「京都大学を拠点とする領域横断型の生命倫理の研究・教育体制の構築」プロジェクトでは、京都大学大学院文学研究科応用哲学・倫理学教育研究センター(CAPE)ならびに京都大学附属病院臨床研究総合センターの協力のもと、臨床倫理学に関する教育プログラム(臨床倫理学入門コース)の2回目を2016年8月5・6日に実施しました。京都大学大学院法学研究科の会議室にて開催しました。
本コースの目的は、臨床上で遭遇する難しい問題について、「気づき、考え、対話して戦略を考え、戦略を実現する戦術を立て、戦術を実践する算段をして行動する」ための知識やスキルを身につけることです。日本には、臨床倫理の問題解決を支援する部署や専門家を擁している病院は限られていますが、近年、そのような支援部門を立ち上げようという病院が増えてきていることもあり、院内に臨床の問題をマネジメントする技能を身につけた人がいて活動することができれば、建設的な取り組みになる可能性があると考えています。
教育プログラムは、事例の理解や検討に必要な倫理学や法学の基礎知識ならびに臨床倫理委員会の仕組みや実例について講義を通じて学んだ上で、事例をもとに患者の利益を理論的に考え、問題の全体像を俯瞰した上で戦略やそれを実践する戦術・技術を立てることをグループディスカッションを通じて経験できるように組み立てました。
1日目はがん患者への病名告知の事例を医療チームの立場で、2日目は終末期の患者の延命治療中止を考える事例を臨床倫理サポートチームの立場で検討してもらいました。

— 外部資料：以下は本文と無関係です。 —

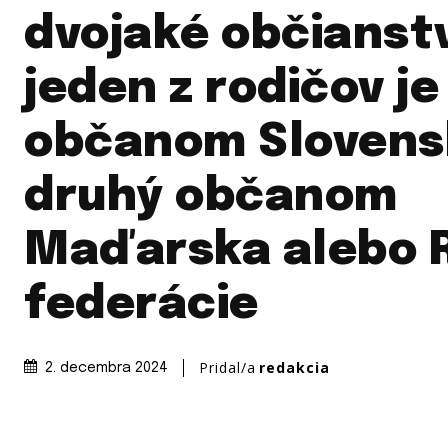
dvojaké občianst
jeden z rodičov je
občanom Slovens
druhý občanom
Maďarska alebo 
federácie
Pridal/a
redakcia
2. decembra 2024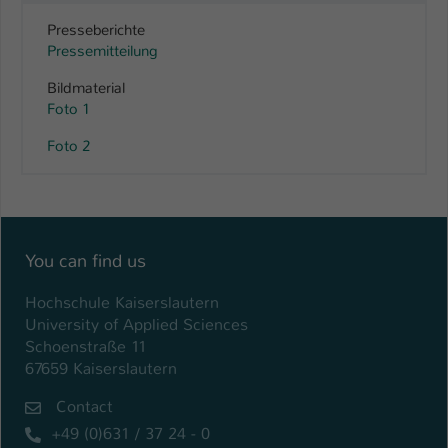
Presseberichte
Pressemitteilung
Bildmaterial
Foto 1
Foto 2
You can find us
Hochschule Kaiserslautern
University of Applied Sciences
Schoenstraße 11
67659 Kaiserslautern
Contact
+49 (0)631 / 37 24 - 0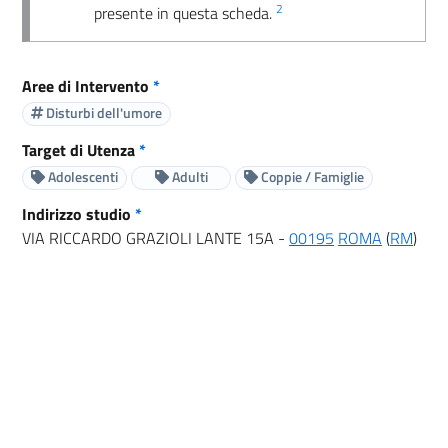
2
presente in questa scheda.
Aree di Intervento
*
Disturbi dell'umore
Target di Utenza
*
Adolescenti
Adulti
Coppie / Famiglie
Indirizzo studio
*
VIA RICCARDO GRAZIOLI LANTE 15A -
00195
ROMA
(
RM
)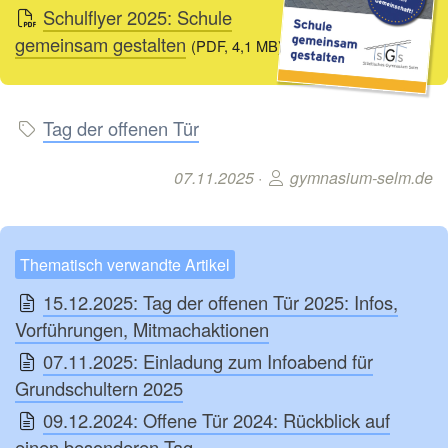
Schulflyer 2025: Schule
gemeinsam gestalten
(PDF, 4,1 MB)
Tag der offenen Tür
07.11.2025 ·
gymnasium-selm.de
Thematisch verwandte Artikel
15.12.2025: Tag der offenen Tür 2025: Infos,
Vorführungen, Mitmachaktionen
07.11.2025: Einladung zum Infoabend für
Grundschultern 2025
09.12.2024: Offene Tür 2024: Rückblick auf
einen besonderen Tag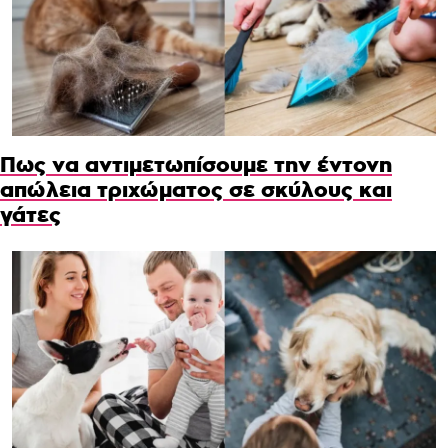
Πως να αντιμετωπίσουμε την έντονη
απώλεια τριχώματος σε σκύλους και
γάτες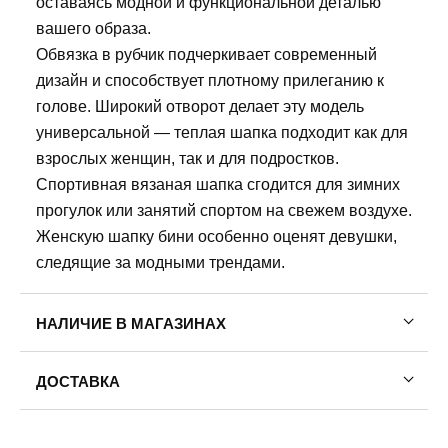
оставаясь модной и функциональной деталью
вашего образа.
Обвязка в рубчик подчеркивает современный
дизайн и способствует плотному прилеганию к
голове. Широкий отворот делает эту модель
универсальной — теплая шапка подходит как для
взрослых женщин, так и для подростков.
Спортивная вязаная шапка сгодится для зимних
прогулок или занятий спортом на свежем воздухе.
Женскую шапку бини особенно оценят девушки,
следящие за модными трендами.
НАЛИЧИЕ В МАГАЗИНАХ
ДОСТАВКА
Пермь — бесплатно
Самовывоз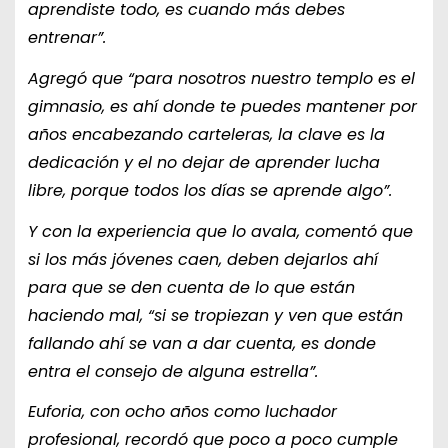
aprendiste todo, es cuando más debes
entrenar”.
Agregó que “para nosotros nuestro templo es el
gimnasio, es ahí donde te puedes mantener por
años encabezando carteleras, la clave es la
dedicación y el no dejar de aprender lucha
libre, porque todos los días se aprende algo”.
Y con la experiencia que lo avala, comentó que
si los más jóvenes caen, deben dejarlos ahí
para que se den cuenta de lo que están
haciendo mal, “si se tropiezan y ven que están
fallando ahí se van a dar cuenta, es donde
entra el consejo de alguna estrella”.
Euforia, con ocho años como luchador
profesional, recordó que poco a poco cumple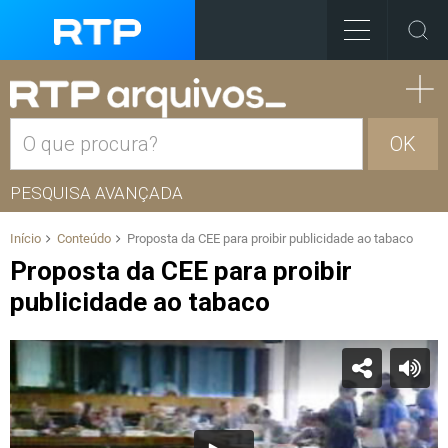
OK
PESQUISA AVANÇADA
Início
Conteúdo
Proposta da CEE para proibir publicidade ao tabaco
Proposta da CEE para proibir
publicidade ao tabaco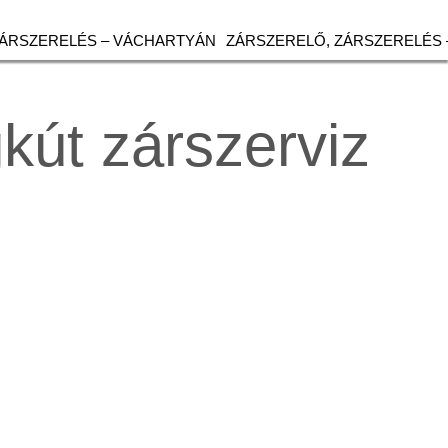
ZÁRSZERELÉS – VÁCHARTYÁN
ZÁRSZERELŐ, ZÁRSZERELÉS 
gkút zárszerviz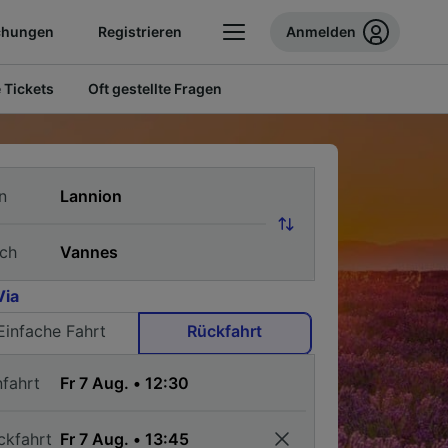
chungen
Registrieren
Anmelden
 Tickets
Oft gestellte Fragen
n
ch
Via
Einfache Fahrt
Rückfahrt
nfahrt
ckfahrt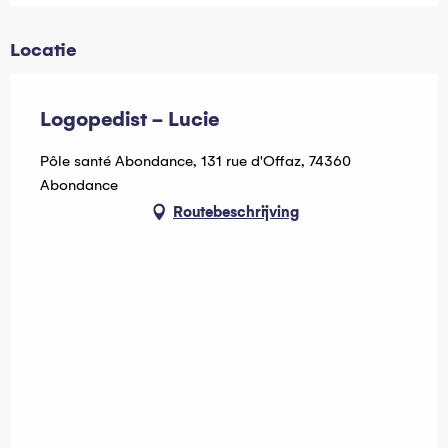
Locatie
Logopedist - Lucie
Pôle santé Abondance, 131 rue d'Offaz, 74360
Abondance
Routebeschrijving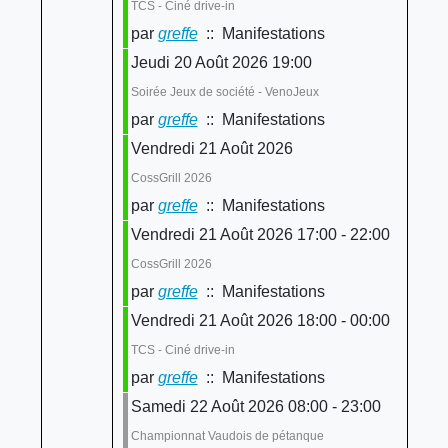
TCS - Ciné drive-in
par
greffe
:: Manifestations
Jeudi 20 Août 2026 19:00
Soirée Jeux de société - VenoJeux
par
greffe
:: Manifestations
Vendredi 21 Août 2026
CossGrill 2026
par
greffe
:: Manifestations
Vendredi 21 Août 2026 17:00 - 22:00
CossGrill 2026
par
greffe
:: Manifestations
Vendredi 21 Août 2026 18:00 - 00:00
TCS - Ciné drive-in
par
greffe
:: Manifestations
Samedi 22 Août 2026 08:00 - 23:00
Championnat Vaudois de pétanque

受講者は関西圏に限らず、日本各地から40名(医療者・社会人が30人と哲学・倫理学・法学等の学生が10人)が集まりました。グループは医療者、倫理学、法学など複数の立場の受講者で構成し、8班に分かれて熱く語り合っていただきました。講師も、児玉聡(文学研究科)、服部高宏(京都大学国際高等教育院)、竹之内沙弥香(医学研究科)、長尾式子(神戸大学保健学研究科)、松村由美・佐藤恵子(医学部附属病院)、ファシリテーターには宮地尚子(医学教育推進センター)、鈴木美香(iPS細胞研究所)、田中創一朗(文学研究科)と複数領域から参集いただき、文理融合の学際的な講義を提供することができました。
配布資料がバインダーのどこにあるのか探しにくいなどの課題はありましたが、受講者からは総じてよい評価をいただくことができ、また、グループディスカッションや全体の討議も大変活発に行われ、現場におけるニーズを再確認させられる、充実したセミナーになりました。受講者がもともと興味や問題意識を持って参加しているということもありますが、専門分野や背景が違う人がグループの中で垣根なく話ができたことや、素朴な疑問も言える雰囲気があったことがよかったように思います。受講者のみなさんも、お手上げ状態に見える臨床上の問題も、まずは議論の俎上に上げて他者との対話を通じて新たな道を探ったり、事前に回避を試みたりすることの大事さを実感したのではないかと思います。医療機関で働く方々も、人文社会科学系の研究者を目指している学生さんも、さまざまな問題を解決すべく現場で活動していただいて、講師や他の受講者にフィードバックをしていただけたら幸いです。
オーガナイザーとして、新たな気づきも多々ありました。たとえば患者と医師の間で価値が衝突している場合は、理屈を振りかざしたり、ただ人を集めて形だけの議論をしたり意見を並べるだけでは意味がなく、支援する人が自らの能力をかけて関係者に対してさまざまな働きかけをしない限り解決しませんが、このあたりは講じることも難しいため今後の課題にしたいと思います。また、私たちは、臨床倫理の問題の研究や教育を継続的に行うことが何よりも必要で重要であると考えていますが、そのために講師や受講者が気軽に交流できるプラットフォームを構築しようと画策しております。受講者からの声や運営上の反省点を活かし、第3回の開催に向けさらに深化させたいと思います。
なにはともあれ、いい汗をかきました。暑い中、遠路から京都にお越しくださった受講者のみなさま、事前の準備や、当日も自主的に臨機応変なサポートをしてくださったみなさまに心より感謝いたします。